A fierce debate has raged over whether Breivik is mentally competent to face criminal punishment.
The mass killing on July 22 was the single largest loss of life in Norway since World War II.
Breivik is accused of killing eight people in a bomb attack in Oslo, then going to Utoya island outside the city and systematically gunning down 69 more people, many of them teens and young adults.
Breivik has pleaded not guilty, though he has admitted carried out the attacks, the judge handling his case said previously.
His trial is due to start April 16 and is expected to last 10 weeks.
The court case is designed to demonstrate his guilt or innocence. His punishment, if he is found guilty, will then be based on the determination of his sanity.

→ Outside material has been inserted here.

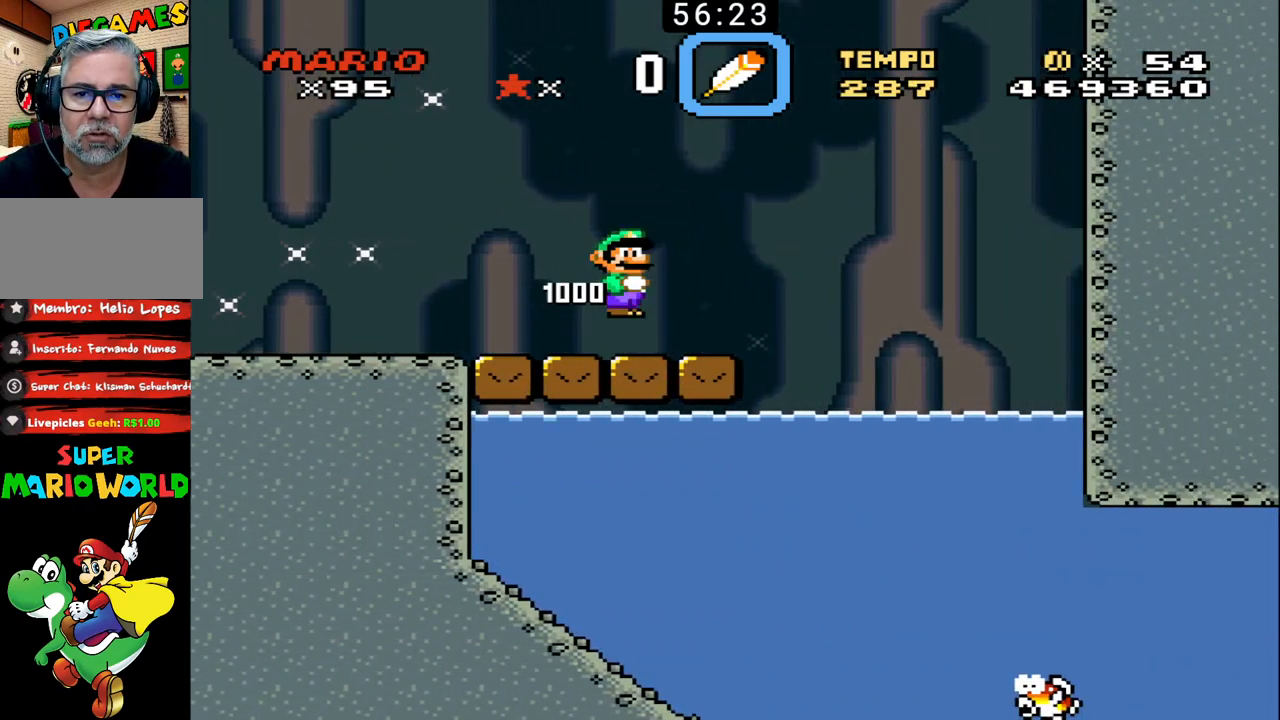
{"buttons": ["B", "DPAD_UP", "DPAD_RIGHT"], "events": []}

Last month, a court ordered him to undergo a fresh round of psychiatric evaluation as experts seek to determine his mental state ahead of a trial.
Two court-appointed psychiatric experts recommended that he spend four weeks under 24-hour psychiatric monitoring so the court can get the fullest possible picture of his behavior, court documents released February 10 said.
The two experts were appointed to evaluate his mental state after the court requested a second opinion because of the importance of the question of sanity to Breivik's trial.
In November, prosecutors said psychiatrists had determined Breivik was paranoid and schizophrenic at the time of the attacks and during 13 interviews experts conducted with him afterward.
It may not be possible for him to be sentenced to the maximum punishment for the crimes if he's deemed insane.
Breivik reiterated some of his extremist views during a hearing last month, which began with him entering with a smile and offering up a raised, clenched-fist salute.
He insists nobody could believe that he was insane, and describes questions about his mental condition as ridiculous, his lawyer, Geir Lippestad, told the court.
Breivik claims the shooting rampage was a matter of self-defense, meant to save Norway from being taken over by multicultural forces and to prevent ethnic cleansing of Norwegians, Lippestad said.
Authorities have described him as a right-wing Christian extremist. A 1,500-page manifesto attributed to Breivik posted on the Internet is critical of Muslim immigration and European liberalism, including Norway's Labour Party.
The victims on Utoya Island were among 700 mostly young people attending a Labour Party camp on Utoya island.